- 著者
-
陳 韻如
都甲 さやか
- 雑誌
- 美術研究 = The bijutsu kenkiu : the journal of art studies
- 巻号頁・発行日
- no.417, pp.1-42, 2016-01-21
“Bird-and-flower” and “landscape” subject matter had both already appeared in Chinese painting during the Tang dynasty. Despite differences from the perspective of discourse with landscape painting, which had developed its own, no specialized terminology for bird-and-flower painting had appeared at that time. Nevertheless, the history of bird-andflower painting from the Tang to Song dynasties is of great importance. This study analyzes significant results in the development of bird-and-flower painting between the Tang and Song dynasties (eighth to eleventh centuries). In doing so, the author has discovered that changes and developments in the idea of “landscaping” led to a process of incubation, formation, and development for bird-and-flower painting during the Tang to Song period. Several essential points in the study include the following. First, archaeological evidence from wall paintings reveals that, in the period between the eighth and ninth centuries, bird-and-flower subject matter developed out of the different categories of figure painting and decorative design. Second, the study shows the maturation of “natural landscaping” around the ninth and tenth centuries, in which refined scenery was arranged in a painting according to the nature of the things depicted therein, representing the beginnings for the foundation of an independent bird-andflower painting category. And third, with the achievements of such painters as Huang Quan and Huang Jucai in the latter half of the tenth century, the results originally in “natural landscaping” went through a period of change, leading to the pursuit of a further developments for a “fusion of feeling and setting” seen in the paintings of Cui Bo later in the eleventh century.
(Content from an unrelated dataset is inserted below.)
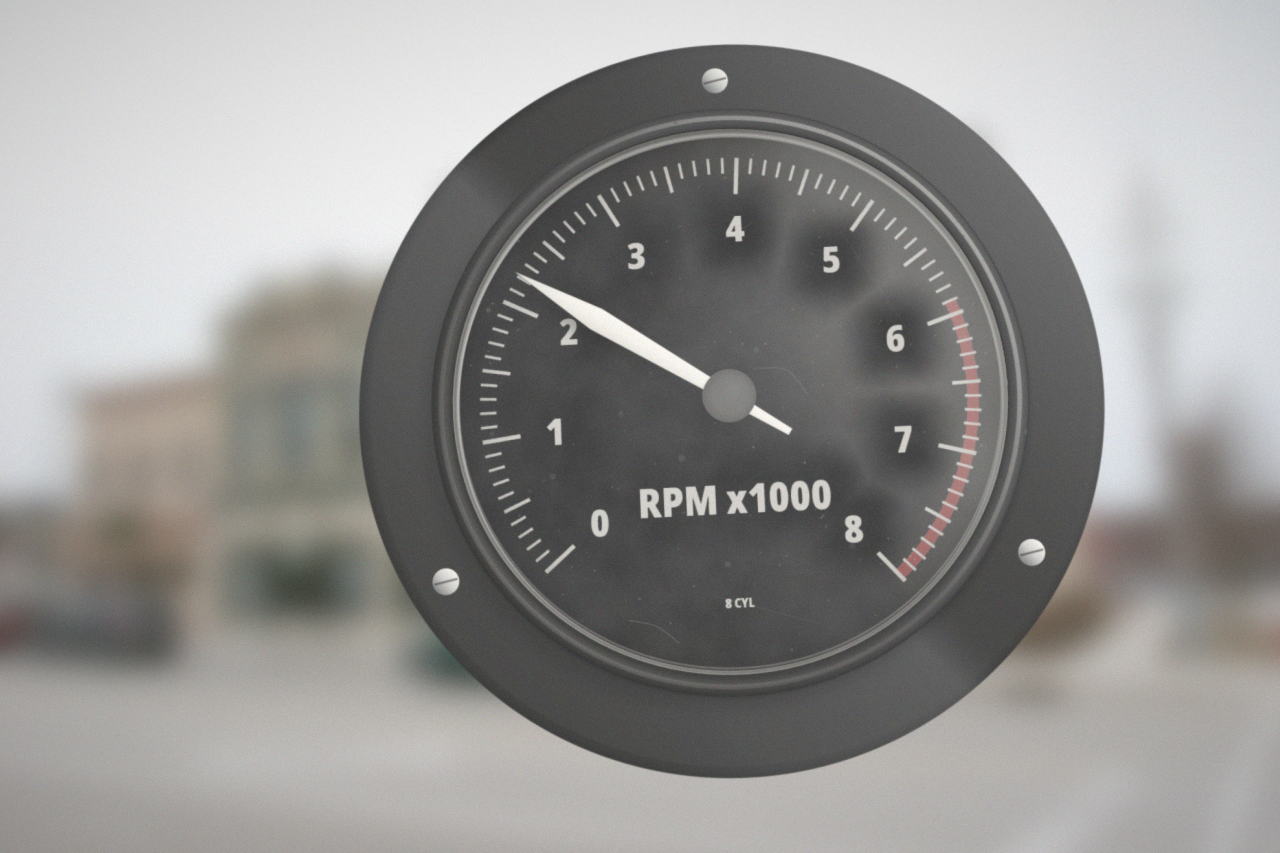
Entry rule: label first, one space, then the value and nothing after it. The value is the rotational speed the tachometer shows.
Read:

This study points out that the construct of “painting surface” in bird-and-flower painting of the eleventh century differed from that of the previous generations. Not only did “units” develop according to the nature of things on the “painting surface,” an emphasis was placed on the relationship between these “units” to form a “fusion” of unity, thereby expressing further meaning and implication beyond the view of nature in the painting. The probe in this study of a series of developments explains the “transformations in bird-and-flower painting” in terms of trajectories, influences, and art-historical significance.